Uno studio recentemente pubblicato su Frontiers in Psychology, indaga i meccanismi neurobiologici che stanno alla base dei cambiamenti clinici osservabili nei pazienti con Disturbo Ossessivo-Compulsivo in Terapia Metacognitiva (Winter et al., 2019).
Grazie all’utilizzo delle tecniche di neuroimaging, negli ultimi anni i meccanismi neurobiologici correlati alle modificazioni cognitive e comportamentali negli individui che seguono una terapia sono stati largamente indagati; tuttavia, sono ancora sconosciuti i motivi per i quali la psicoterapia abbia un ruolo nella modificazione dei substrati neurali (Yang et al., 2014).
Gli autori del presente studio (Winter et al., 2019) si sono posti l’obiettivo di analizzare gli effetti della Terapia Metacognitiva (MCT), in pazienti affetti da Disturbo Ossessivo-Compulsivo resistenti al trattamento (trOCD).
Il Disturbo Ossessivo-Compulsivo (DOC), quando trattato con sedute di psicoterapia e psicofarmaci adeguati, ha una percentuale di remissione compresa tra il 20% e il 70% a seconda del tipo di trattamento seguito dal paziente e dalla gravità dei sintomi (così come definiti dai criteri del DSM 5; Fisher & Wells, 2005). La Terapia Metacognitiva, per quanto si distacchi dalle tecniche terapeutiche attualmente più accreditate per il trattamento del Disturbo Ossessivo-Compulsivo, si sta dimostrando una tecnica promettente per questo genere di pazienti, concentrandosi sullo stile del pensiero piuttosto che sul suo contenuto (van derHeiden et al., 2016); gli effetti neuropsicologici della MCT, tuttavia, sono ancora in parte sconosciuti.
Grazie alle tecniche di neuroimaging come la risonanza magnetica funzionale (fMRI), la tomografia a emissione di positroni (PET) e l’elettroencefalogramma (EEG), le basi neurobiologiche del DOC sono state ampiamente studiate, individuando nell’iperattività del circuito cortico-striato-talamo-corticale (CSTC) il correlato neurologico del disturbo (Linden, 2006; Saxena et al., 2001).
Anche l’amigdala svolge un ruolo importante nei pazienti con Disturbo Ossessivo-Compulsivo, poiché responsabile delle emozioni di ansia e paura tipiche dei pazienti con questo disturbo (Milad&Rauch, 2012): è proprio a causa del coinvolgimento dell’amigdala che la Deep Brain Stimulation (DBS), che se utilizzata per il DOC ha come target la stimolazione di quest’ultima e del nucleo della stria terminale (BNST), si sta dimostrando una tecnica terapeutica innovativa e efficace nel trattamento del trOCD (Naesström, Blomstedt&Bodlund, 2016).

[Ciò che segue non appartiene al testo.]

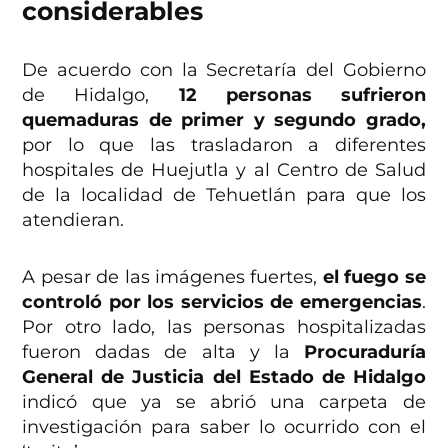
considerables
De acuerdo con la Secretaría del Gobierno
de Hidalgo,
12 personas sufrieron
quemaduras de primer y segundo grado,
por lo que las trasladaron a diferentes
hospitales de Huejutla y al Centro de Salud
de la localidad de Tehuetlán para que los
atendieran.
A pesar de las imágenes fuertes,
el fuego se
controló por los servicios de emergencias
.
Por otro lado, las personas hospitalizadas
fueron dadas de alta y la
Procuraduría
General de Justicia del Estado de Hidalgo
indicó que ya se abrió una carpeta de
investigación para saber lo ocurrido con el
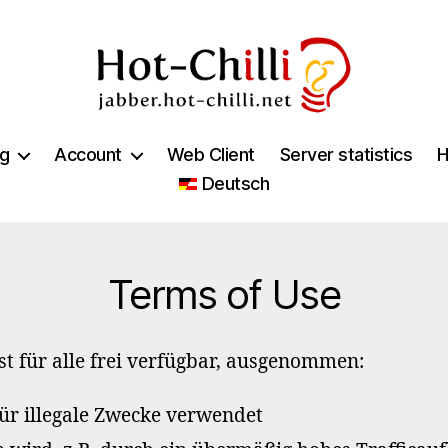
jabber.hot-
chilli.net
ng
Account
Web Client
Server statistics
H
Deutsch
Categories
Terms of Use
st für alle frei verfügbar, ausgenommen:
für illegale Zwecke verwendet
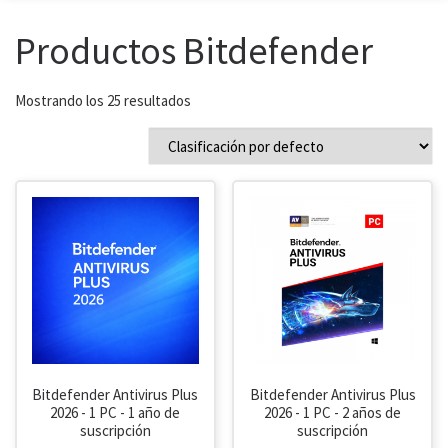
Productos Bitdefender
Mostrando los 25 resultados
Bitdefender Antivirus Plus
Bitdefender Antivirus Plus
2026 - 1 PC - 1 año de
2026 - 1 PC - 2 años de
suscripción
suscripción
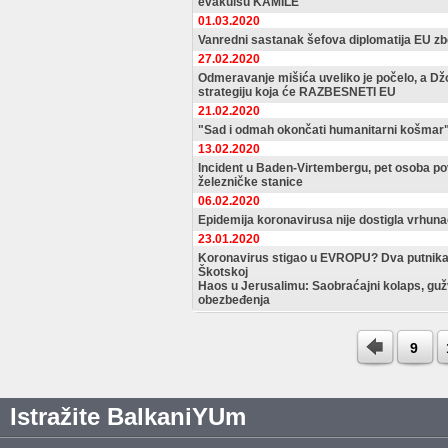
evakuišu KAMILE
01.03.2020
Vanredni sastanak šefova diplomatija EU zbo
27.02.2020
Odmeravanje mišića uveliko je počelo, a Dž
strategiju koja će RAZBESNETI EU
21.02.2020
"Sad i odmah okončati humanitarni košmar
13.02.2020
Incident u Baden-Virtembergu, pet osoba p
železničke stanice
06.02.2020
Epidemija koronavirusa nije dostigla vrhun
23.01.2020
Koronavirus stigao u EVROPU? Dva putnika iz
Škotskoj
Haos u Jerusalimu: Saobraćajni kolaps, gu
obezbeđenja
9
Istražite BalkaniYUm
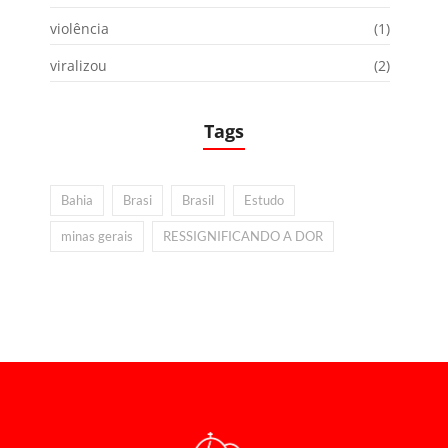
violência
(1)
viralizou
(2)
Tags
Bahia
Brasi
Brasil
Estudo
minas gerais
RESSIGNIFICANDO A DOR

Nello studio qui riportato (Winter et al., 2019), a un soggetto con trOCD di 51 anni sono stati impiantati due elettrodi per la DBS. Il paziente mostrava sintomi di controllo e di ordine e simmetria con esordio negli anni ’80. Il protocollo di ricerca prevedeva tre fasi: la prima consisteva nella misurazione delle local field potential (LFP), ovvero della corrente elettrica prodotta dall’amigdala e dal nucleo delle stria terminale (BNST), prima del trattamento. La seconda nella somministrazione di 5 sedute di Terapia Metacognitiva e la terza nel controllo delle LFP e dei sintomi residui del Disturbo Ossessivo-Compulsivo tramite l’Obsessive-Compulsive Disorder-scale (OCD-S).
I sintomi del Disturbo Ossessivo-Compulsivo, in seguito alle sedute di Terapia Metacognitiva, erano significativamente diminuiti. Inoltre, le analisi effettuate tramite gli elettrodi del BNST, hanno mostrato una modificazione della LFP in seguito alla terapia, in particolare del comportamento oscillatorio neuronale: questi risultati dimostrano una correlazione tra MCT e modificazioni neuronali in pazienti con trOCD (Winter et al., 2019).
Nonostante i limiti della ricerca, come la presenza di un solo soggetto, i risultati aprono la strada a futuri studi riguardanti gli effetti della Terapia Metacognitiva sui meccanismi neurobiologici del Disturbo Ossessivo-Compulsivo.